7.09.2015

behçet kemal

ülkü tamer

robert kolej'de en sevdiğimiz edebiyat öğretmenimiz behçet kemal çağlar oldu. doğrusu istenirse, pek bir şey öğrenemedik ondan. ama sınıfta hiç değilse biraz edebiyat soluduk.

o dönemde kabataşlı arkadaşlara imrenirdik, öğretmenleri behçet necatigil diye. ama bizim behçet hoca da edebiyatı keyifli bir derse dönüştürmüştü.

anıl meriçelli, spiro kostof ve ben harıl harıl şiir yazardık. hoca bazen alır okurdu yazdıklarımızı. bir keresinde, "bunları yirminci asır dergisindeki köşemde yayımlayacağım." dedi. yüreklerimiz pıtır pıtır, o sayıyı bekledik.

evet, şiirlerimiz yayımlandı. ama behçet hoca hepsini "düzeltmiş", vezinli-kafiyeli yapmış, imzalarımızdan başka neredeyse her şeyi değiştirmişti!

arada yazılı yapardı. ama hiç okumazdı kağıtlarımızı. anıl'a, spiro'ya, bana 10! ötekilere de 7, 8, 9..

arkadaşlardan biri ders yılının ikinci haftasında okuldan ayrıldı. behçet hoca ona 8, 9 vermeyi sürdürüyor. bir baktık, sömestr yazılısından 8 vermiş. bizim arkadaş kim bilir hangi kentte, hangi okulda.. hocaya gittik. "bari sınıfı geçirmeyin, aylar önce okuldan ayrıldı." dedik. "öyle mi?" dedi behçet hoca, not defterini çıkarıp arkadaşın adını karaladı.

bir yazılıda üç sorudan birini yanıtlayamamıştık. hoca ertesi ders geldi, çantasını açıp kağıtları çıkardı. notlarımızı okudu. anıl, spiro ve ben yine 10! "çok güzel yazmışsınız, sınıfta okuyalım." dedi. aman! hadi, biz neyse de, hoca rezil olacak!
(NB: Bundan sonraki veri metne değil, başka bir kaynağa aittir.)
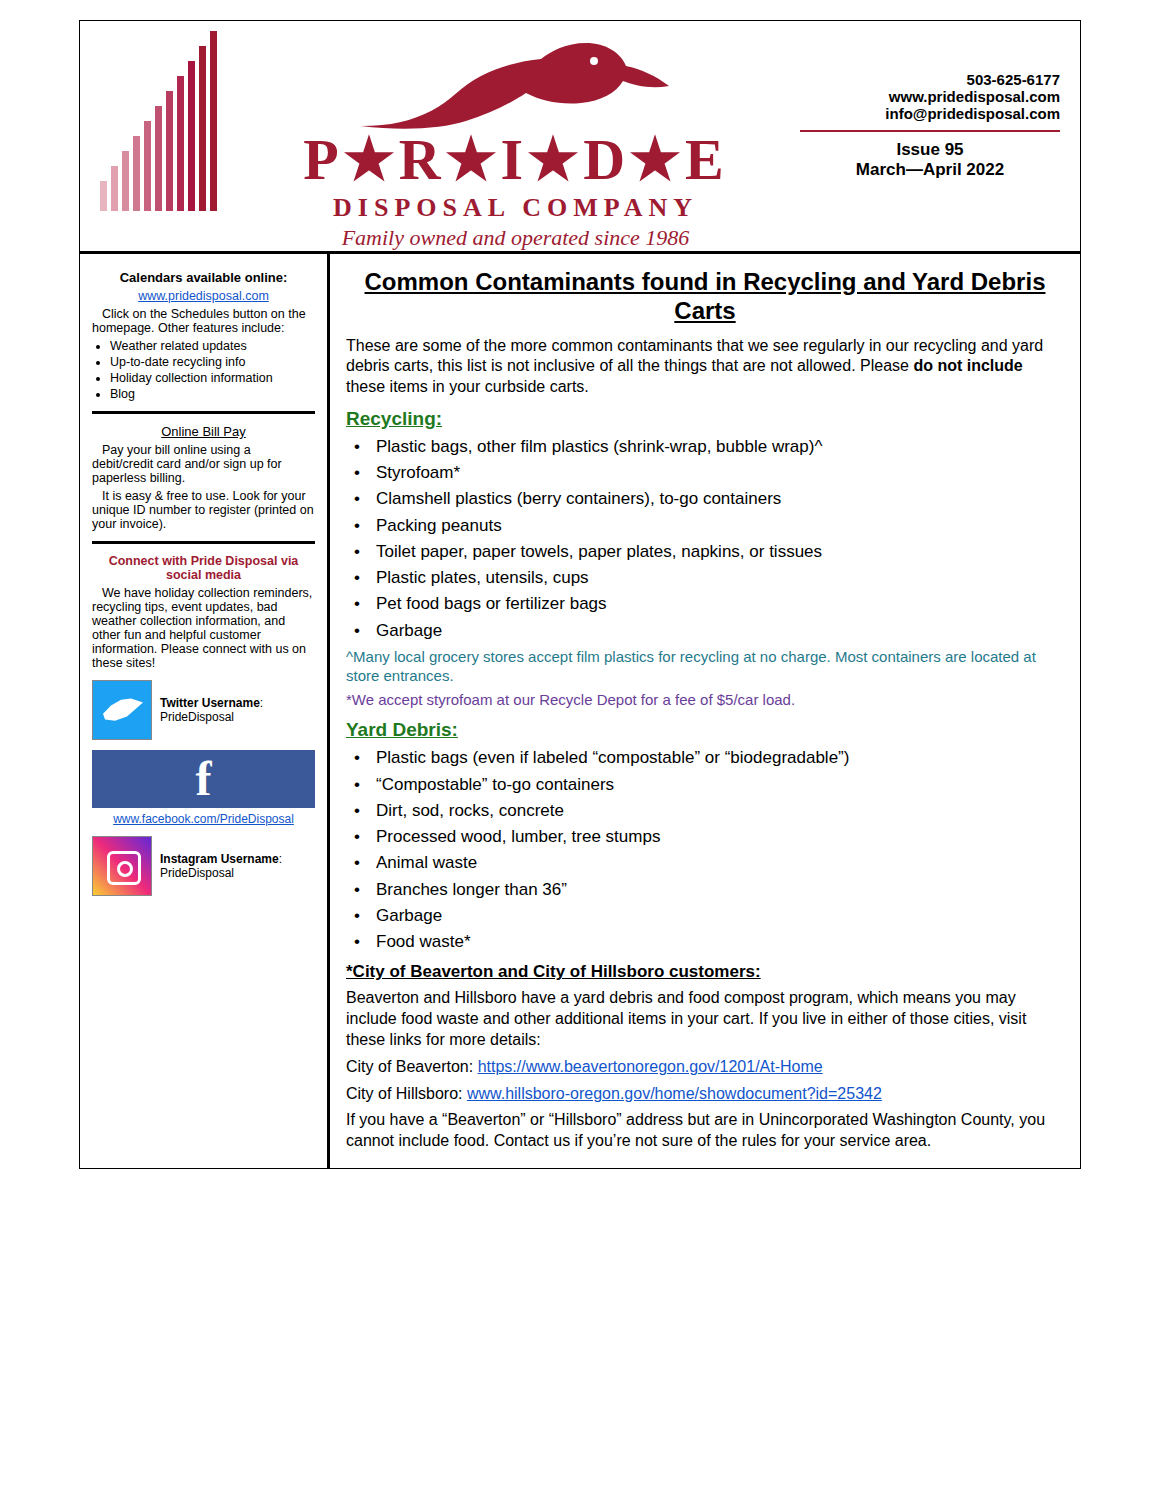P★R★I★D★E
DISPOSAL COMPANY
Family owned and operated since 1986
503-625-6177
www.pridedisposal.com
info@pridedisposal.com
Issue 95
March—April 2022
Calendars available online:
www.pridedisposal.com
Click on the Schedules button on the homepage. Other features include:
Weather related updates
Up-to-date recycling info
Holiday collection information
Blog
Online Bill Pay
Pay your bill online using a debit/credit card and/or sign up for paperless billing.
It is easy & free to use. Look for your unique ID number to register (printed on your invoice).
Connect with Pride Disposal via social media
We have holiday collection reminders, recycling tips, event updates, bad weather collection information, and other fun and helpful customer information. Please connect with us on these sites!
Twitter Username: PrideDisposal
f
www.facebook.com/PrideDisposal
Instagram Username: PrideDisposal
Common Contaminants found in Recycling and Yard Debris Carts
These are some of the more common contaminants that we see regularly in our recycling and yard debris carts, this list is not inclusive of all the things that are not allowed. Please do not include these items in your curbside carts.
Recycling:
Plastic bags, other film plastics (shrink-wrap, bubble wrap)^
Styrofoam*
Clamshell plastics (berry containers), to-go containers
Packing peanuts
Toilet paper, paper towels, paper plates, napkins, or tissues
Plastic plates, utensils, cups
Pet food bags or fertilizer bags
Garbage
^Many local grocery stores accept film plastics for recycling at no charge. Most containers are located at store entrances.
*We accept styrofoam at our Recycle Depot for a fee of $5/car load.
Yard Debris:
Plastic bags (even if labeled “compostable” or “biodegradable”)
“Compostable” to-go containers
Dirt, sod, rocks, concrete
Processed wood, lumber, tree stumps
Animal waste
Branches longer than 36”
Garbage
Food waste*
*City of Beaverton and City of Hillsboro customers:
Beaverton and Hillsboro have a yard debris and food compost program, which means you may include food waste and other additional items in your cart. If you live in either of those cities, visit these links for more details:
City of Beaverton: https://www.beavertonoregon.gov/1201/At-Home
City of Hillsboro: www.hillsboro-oregon.gov/home/showdocument?id=25342
If you have a “Beaverton” or “Hillsboro” address but are in Unincorporated Washington County, you cannot include food. Contact us if you’re not sure of the rules for your service area.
hemen ayağa fırladım. "hocam" dedim, "battal gazi nasıl gidiyor?"

dersi kaynatmak istedik mi bunu sorardık hemen: "battal gazi nasıl gidiyor?"
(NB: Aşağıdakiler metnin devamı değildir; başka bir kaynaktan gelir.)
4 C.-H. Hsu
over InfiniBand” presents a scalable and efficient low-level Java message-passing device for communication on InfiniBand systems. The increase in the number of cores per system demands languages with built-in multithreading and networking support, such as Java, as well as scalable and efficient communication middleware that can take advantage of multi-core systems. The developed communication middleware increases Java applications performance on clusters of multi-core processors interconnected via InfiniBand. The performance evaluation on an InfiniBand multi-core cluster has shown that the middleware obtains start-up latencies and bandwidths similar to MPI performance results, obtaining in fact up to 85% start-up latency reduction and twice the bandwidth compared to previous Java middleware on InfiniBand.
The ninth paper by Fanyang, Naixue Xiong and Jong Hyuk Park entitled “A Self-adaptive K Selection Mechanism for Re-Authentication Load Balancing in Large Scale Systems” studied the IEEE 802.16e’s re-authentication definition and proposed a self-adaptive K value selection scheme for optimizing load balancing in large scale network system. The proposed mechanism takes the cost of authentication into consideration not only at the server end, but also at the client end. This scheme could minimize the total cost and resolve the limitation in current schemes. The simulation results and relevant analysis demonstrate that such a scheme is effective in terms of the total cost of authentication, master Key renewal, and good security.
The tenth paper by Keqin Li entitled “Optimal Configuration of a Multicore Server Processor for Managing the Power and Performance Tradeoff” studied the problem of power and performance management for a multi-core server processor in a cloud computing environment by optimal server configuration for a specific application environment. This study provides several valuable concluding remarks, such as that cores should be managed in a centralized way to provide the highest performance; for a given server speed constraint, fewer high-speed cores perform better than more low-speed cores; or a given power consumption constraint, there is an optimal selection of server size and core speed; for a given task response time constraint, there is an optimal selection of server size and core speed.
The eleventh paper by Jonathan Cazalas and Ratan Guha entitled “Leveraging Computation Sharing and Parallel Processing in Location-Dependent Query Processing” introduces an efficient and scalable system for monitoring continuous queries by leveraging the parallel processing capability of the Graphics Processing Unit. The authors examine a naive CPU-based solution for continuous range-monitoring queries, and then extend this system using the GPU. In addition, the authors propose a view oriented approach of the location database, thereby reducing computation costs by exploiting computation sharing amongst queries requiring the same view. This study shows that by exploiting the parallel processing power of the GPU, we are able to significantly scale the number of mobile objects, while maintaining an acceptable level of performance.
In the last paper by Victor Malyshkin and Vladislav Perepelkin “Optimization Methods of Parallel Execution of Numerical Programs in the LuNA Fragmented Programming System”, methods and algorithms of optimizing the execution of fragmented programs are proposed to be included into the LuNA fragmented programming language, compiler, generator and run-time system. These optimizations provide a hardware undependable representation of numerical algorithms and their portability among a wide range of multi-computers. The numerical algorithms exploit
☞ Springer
battal gazi destanı üstünde çalışıyordu uzun süredir. bitirdiği bölümleri bize de okuyordu. "hocam, battal gazi nasıl gidiyor?" diye sorduğumuzda her şeyi bırakır, başlardı okumaya.

bizim kağıtları da unutuverdi hemen. battal gazi destanı'ndan yeni bölümler dinledik.

ayda bir kere de bir başka soruyu sorardık: "hocam, niye evlenmediniz?"

her defasında, bu soruyu ömründe ilk kez yanıtlıyormuş gibi, "niye evleneyim?" derdi. "iyi bir kız alsak kıza yazık; kötü bir kız alsak bize yazık!"

öğretmenliği tartışılırdı behçet kemal'in. şairliği haydi haydi tartışılırdı. ama insanın içini ısıtan içtenliği, yakınlığı, hepimizin dünyasına renkler katıyordu.